Sejak dua hari lalu, Terminal II JICT menjadi posko bagi para tim pencari dan evakuasi jatuhnya pesawat Sriwijaya Air SJ182. Puing-puing, barang-barang korban, dan bahkan jenazah korban akan dievakuasi ke tempat ini setelah ditemukan dari lokasi jatuhnya pesawat Sriwijaya Air SJ182 di sekiat Pulau Lancang dan Pulau Laki, Kepulauan Seribu.
Ribuan personel TNI, Polri, Basarnas, dan relawan ikut membantu evakuasi dan pencarian serpihan pesawat.
Wajah lelah dan tegang tak bisa disembunyikan dari koordinator relawan penyelam dari Persatuan Olahraga Selam Seluruh Indonesia (POSSI), Budi Cahyono.
POSSI merupakan salah satu unsur relawan yang terlibat dalam proses evakuasi Sriwijaya Air SJ182.
Di bawah komando Basarnas, para relawan POSSI ikut menyelam, mencari dan mengevakuasi bagian pesawat yang penting untuk ditemukan dan diteliti.
"15 penyelam kita di kapal belum pulang, tapi kita sedang bersiap jika memang harus berangkat sekarang," ujar Budi kepada ERA.id, Senin (11/1/2021).
Bagi Budi, ini bukan kali pertama baginya terlibat sebagai relawan selam untuk mencari pesawat hilang.
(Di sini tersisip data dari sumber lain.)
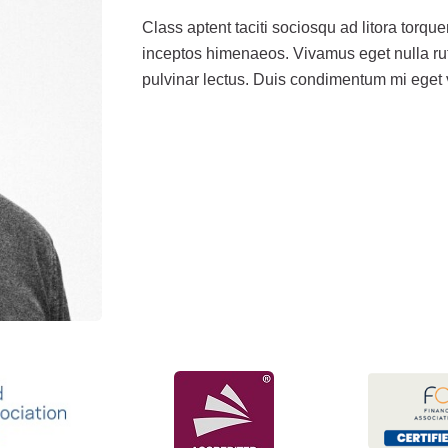
Class aptent taciti sociosqu ad litora torqu
inceptos himenaeos. Vivamus eget nulla rut
pulvinar lectus. Duis condimentum mi eget v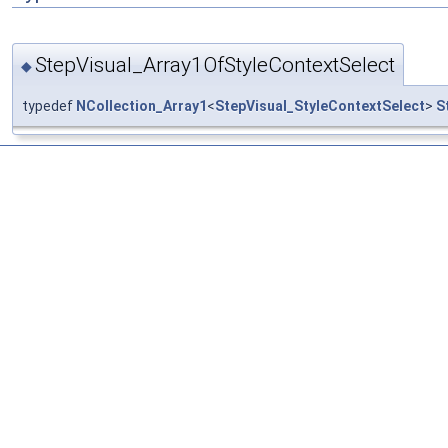
StepVisual_Array1OfStyleContextSelect
◆
typedef
NCollection_Array1
<
StepVisual_StyleContextSelect
>
S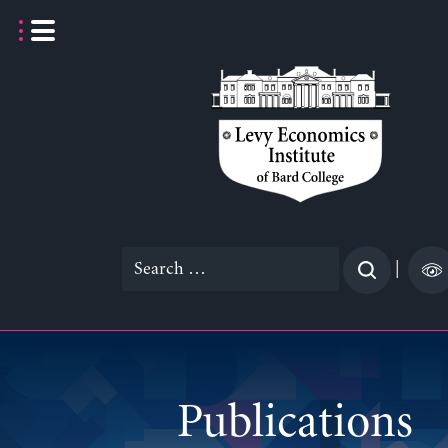
Skip
to
content
Search
|
for:
Publications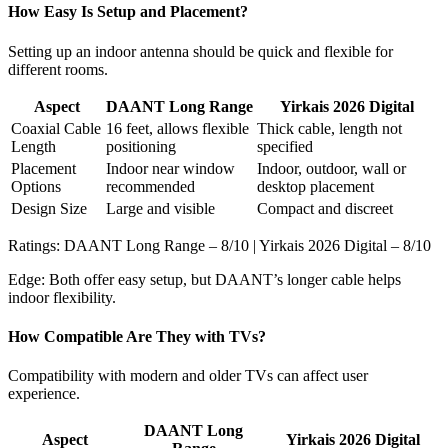
How Easy Is Setup and Placement?
Setting up an indoor antenna should be quick and flexible for
different rooms.
Aspect
DAANT Long Range
Yirkais 2026 Digital
Coaxial Cable
16 feet, allows flexible
Thick cable, length not
Length
positioning
specified
Placement
Indoor near window
Indoor, outdoor, wall or
Options
recommended
desktop placement
Design Size
Large and visible
Compact and discreet
Ratings: DAANT Long Range – 8/10 | Yirkais 2026 Digital – 8/10
Edge: Both offer easy setup, but DAANT’s longer cable helps
indoor flexibility.
How Compatible Are They with TVs?
Compatibility with modern and older TVs can affect user
experience.
DAANT Long
Aspect
Yirkais 2026 Digital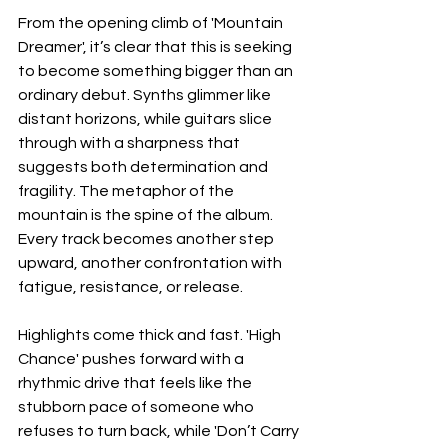
From the opening climb of 'Mountain 
Dreamer', it’s clear that this is seeking 
to become something bigger than an 
ordinary debut. Synths glimmer like 
distant horizons, while guitars slice 
through with a sharpness that 
suggests both determination and 
fragility. The metaphor of the 
mountain is the spine of the album. 
Every track becomes another step 
upward, another confrontation with 
fatigue, resistance, or release.
Highlights come thick and fast. 'High 
Chance' pushes forward with a 
rhythmic drive that feels like the 
stubborn pace of someone who 
refuses to turn back, while 'Don’t Carry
Dua tahun lalu, tepatnya Oktober 2018, dia ikut dalam evakuasi jatuhnya pesawat Lion Air JT610 di perairan Karawang.
Relawan penyelam, harus siap fisik dan juga mental. Tekanan arus air dan gelombang ombak menjadi tantangan tersendiri. Mereka juga harus pintar mengatur emosi dan mental saat melakukan evakuasi.
Penyelam mesti tetap tenang, apalagi jika di dalam air melihat potongan tubuh manusia di antara puing-puing pesawat.
“Emosi penyelam pasti bercampuraduk ketika melihat hal tersebut. Saya juga pernah mengalami itu. Kaget dan takut pasti ada tapi kita harus tetap tenang demi keselamatan kita sendiri,” kata dia.
Selain itu, kondisi fisik penyelam juga harus dalam keadaan bugar sebelum terjun ke laut. Berdasarkan pengalamannya, tak sedikit penyelam yang masih bugar ketika di darat, tapi lansung drop saat sudah ada di lokasi pencarian. Jika seperti itu, penyelam tidak akan pernah diperbolehkan untuk menyelam.
“Yang pasti mencari korban kecelakaan di dalam air memang tak pernah jadi sesuatu yang mudah,” pungkasnya.